MAMUJU — Vonis terhadap tiga terdakwa korupsi proyek tapal batas Mamuju dibacakan majelis hakim Pengadilan Tipikor pada Pengadilan Negeri Mamuju, Kamis (4/6/2026) malam. Perkara ini menyeret mantan Kepala Dinas Pekerjaan Umum dan Penataan Ruang (PUPR) Kabupaten Mamuju, Basit, bersama dua rekanan, H. Ahmad M dan Muhammad Zulfahmi AB alias Andis.
Majelis hakim menyatakan ketiganya terbukti secara sah dan meyakinkan bersalah melakukan tindak pidana korupsi sesuai dakwaan primair Jaksa Penuntut Umum (JPU). Vonis terhadap Basit dan Ahmad M lebih ringan dari tuntutan jaksa, namun denda yang dijatuhkan justru lebih berat.

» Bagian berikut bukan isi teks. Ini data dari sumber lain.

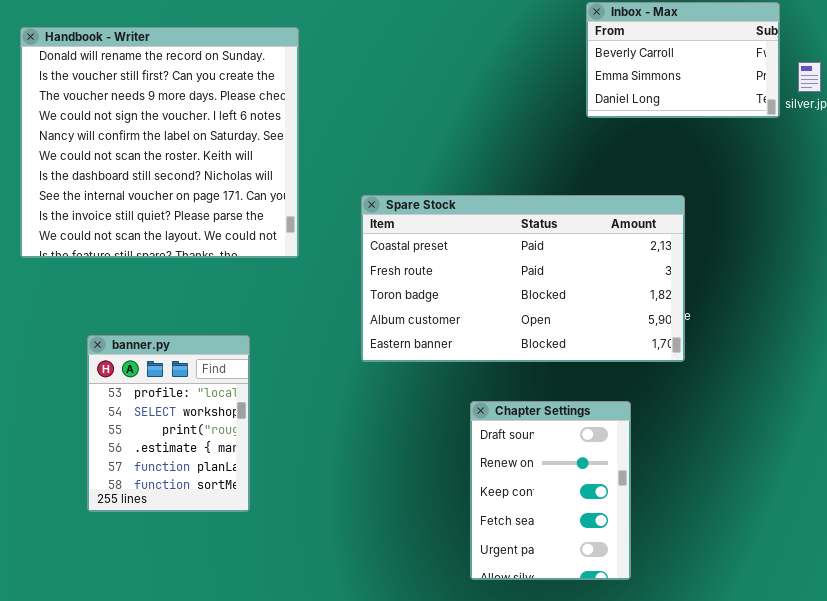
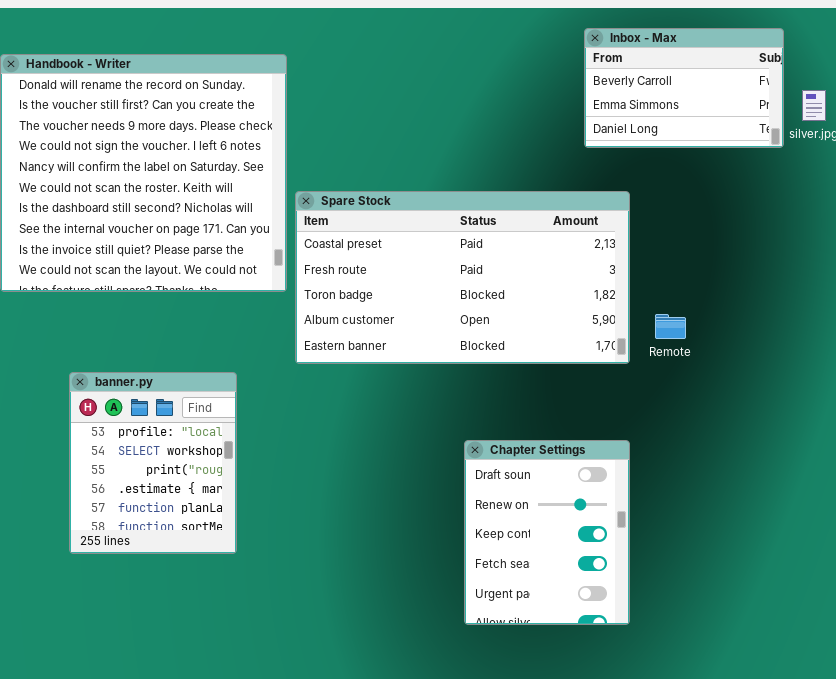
Spare Stock: [361,195,685,362] -> [295,191,630,364], moved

Basit dan Ahmad M: Vonis Enam Tahun dengan Denda Rp 300 Juta
Basit dijatuhi hukuman enam tahun penjara, lebih rendah enam bulan dari tuntutan JPU yang meminta 7 tahun 6 bulan. Namun majelis hakim memperberat pidana denda dari tuntutan Rp 200 juta menjadi Rp 300 juta, subsider 100 hari penjara jika tak dibayar.
Vonis serupa dijatuhkan kepada H. Ahmad M: enam tahun penjara dan denda Rp 300 juta subsider 100 hari kurungan. Keduanya menerima hukuman badan yang sama meski peran dalam proyek berbeda.
Andis Dihukum 8 Tahun dan Wajib Bayar Uang Pengganti Rp 1,7 Miliar
Muhammad Zulfahmi AB alias Andis menerima hukuman paling berat: delapan tahun penjara, hanya terpaut enam bulan dari tuntutan jaksa. Selain denda Rp 400 juta subsider 130 hari kurungan, hakim menjatuhkan pidana tambahan berupa uang pengganti kerugian negara sebesar Rp 1.776.232.916.
Apabila uang pengganti tidak dibayarkan dalam satu bulan setelah putusan berkekuatan hukum tetap, jaksa dapat menyita dan melelang harta benda terpidana. Jika harta tidak mencukupi, kewajiban diganti pidana penjara satu tahun. Majelis hakim memberikan pidana pengganti lebih ringan dari tuntutan jaksa yang sebelumnya meminta 4 tahun 3 bulan.
Kericuhan Warnai Sidang Vonis
Sidang yang dimulai pukul 16.00 WITA itu sempat memanas. Usai pembacaan putusan terhadap Ahmad dan Andis, sejumlah anggota keluarga terdakwa menyampaikan protes dan kekecewaan atas vonis yang dijatuhkan kepada Andis.
Aparat keamanan memperketat pengamanan untuk mengantisipasi hal-hal yang tidak diinginkan. Situasi akhirnya dapat dikendalikan sehingga persidangan rampung pada pukul 19.17 WITA. Majelis hakim memerintahkan ketiga terdakwa tetap ditahan dan masa penahanan yang telah dijalani dikurangkan dari pidana yang dijatuhkan.
Fakta Singkat Kasus Korupsi Tapal Batas Mamuju
- Proyek yang dikorupsi: pembangunan pintu gerbang batas Kota Mamuju tahun anggaran 2022/2023
- Empat tersangka ditetapkan Polda Sulawesi Barat: Basit, Ahmad M, Muhammad Zulfahmi AB, dan Arman Sukirno (PPTK)
- Basit ditetapkan sebagai tersangka saat menjabat Kepala Dinas Kelautan dan Perikanan (DKP) Kabupaten Mamuju
- Arman Sukirno, yang belum divonis, menjabat Sekretaris Dinas Lingkungan Hidup dan Kebersihan (DLHK) Kabupaten Mamuju
Kasus ini sebelumnya ditangani Direktur Reserse Kriminal Khusus Polda Sulbar, Abd Azis. Penetapan tersangka terhadap Basit, Ahmad M, dan Andis dilakukan pada 6 November 2025, disusul Arman Sukirno pada awal Desember 2025 sebagai Pejabat Pelaksana Teknis Kegiatan (PPTK) proyek.